PeopleSoft is reworking its PeopleSoft Business Network portal plan, announced with great fanfare last fall as the cornerstone of its long-awaited Internet strategy. The site was to offer outsourced commercial applications for internal use and for business-to-business transactions, but the PSBN moniker has been dropped from company literature and a key developer has left the company.
Privately held online grocery merchant Webvan placed an order worth more than $1 billion with engineering firm Bechtel to build automated distribution and delivery warehouses around the country. The spending plan is deemed one of the most ambitious yet conceived by an Internet company.
Bricks-and-mortar laggards selling office supplies, computers, and sporting goods are getting a lift into cyberspace from an unlikely source--their wholesale distributors.

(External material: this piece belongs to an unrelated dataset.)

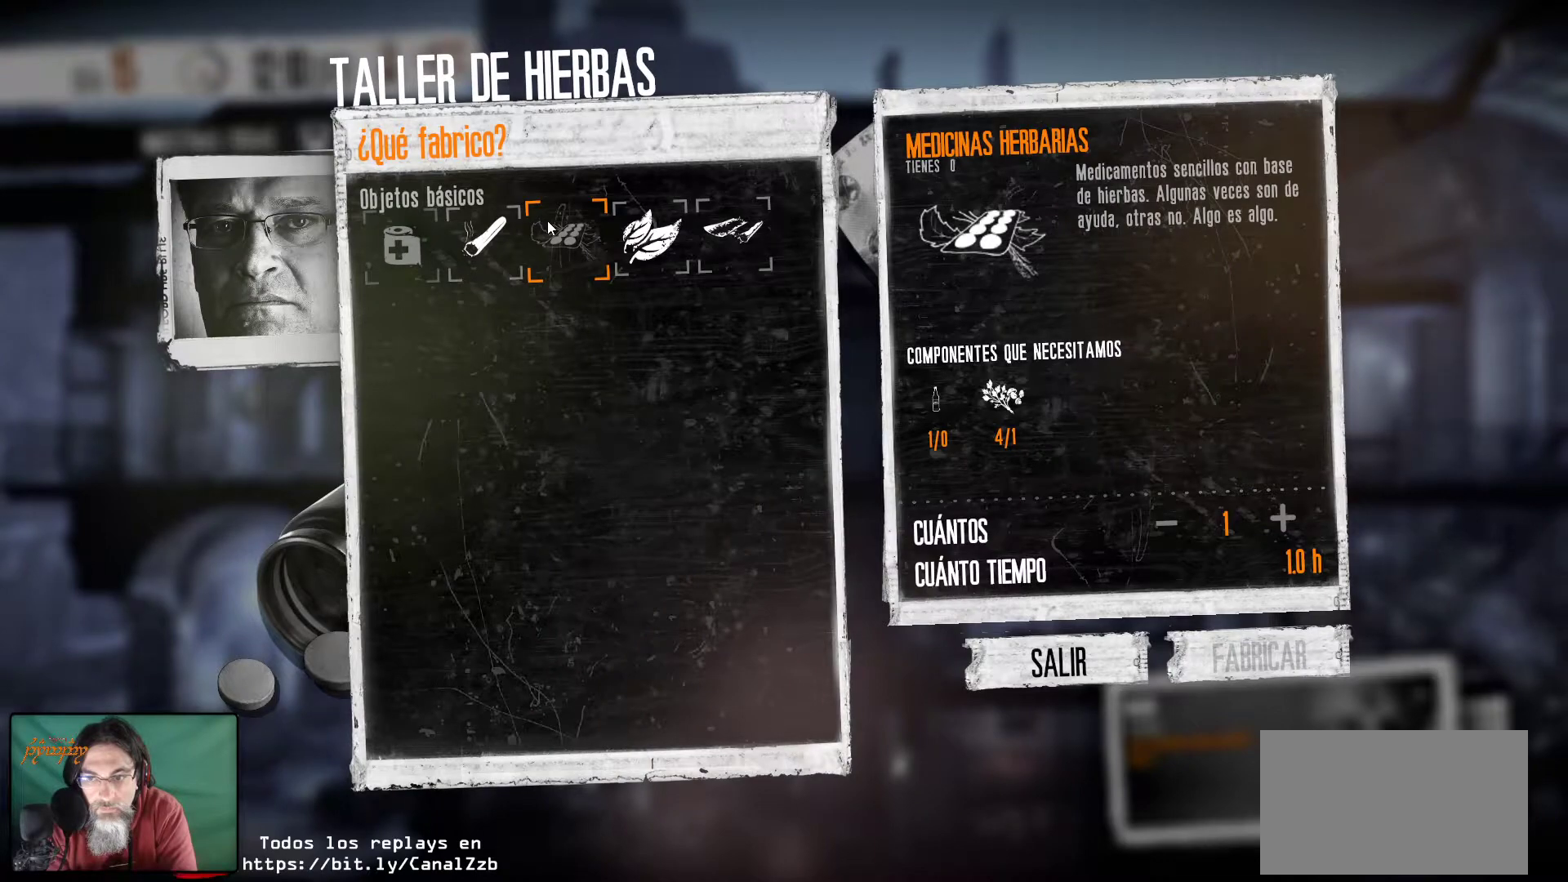
{"keys": [], "mouse": [], "mouse_move": "right", "events": []}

The latter are hoping for new services revenue, greater loyalty from their dealers, and a chance to sell more and different kinds of products.
Barnesandnoble.com opened an online music store, putting pressure on market leader Amazon.com and possibly paving the way for a price war.
Designed chief executive Bob Moog is leaving Toysrus.com, possibly jeopardizing the company's Christmas sales. Toys 'R Us has been slow to embrace e-commerce.
Also of note
Toshiba passed Compaq to regain the notebook market's top spot by releasing lower-priced systems based on processors from Advanced Micro Devices ? Prodigy is promoting a $199, Linux-based PC ? Micron is charging $1,087 for a "free PC" that comes with three years of Internet service from Earthlink ? Microsoft will provide customized content from its MSN MoneyCentral site for American Express, Bank of America, Charles Schwab, and Citigroup ? Troubled Hotmail announced a redesign ? Spending on outsourcing grew to nearly $100 billion in 1998 and is projected to reach over $151 billion by 2003.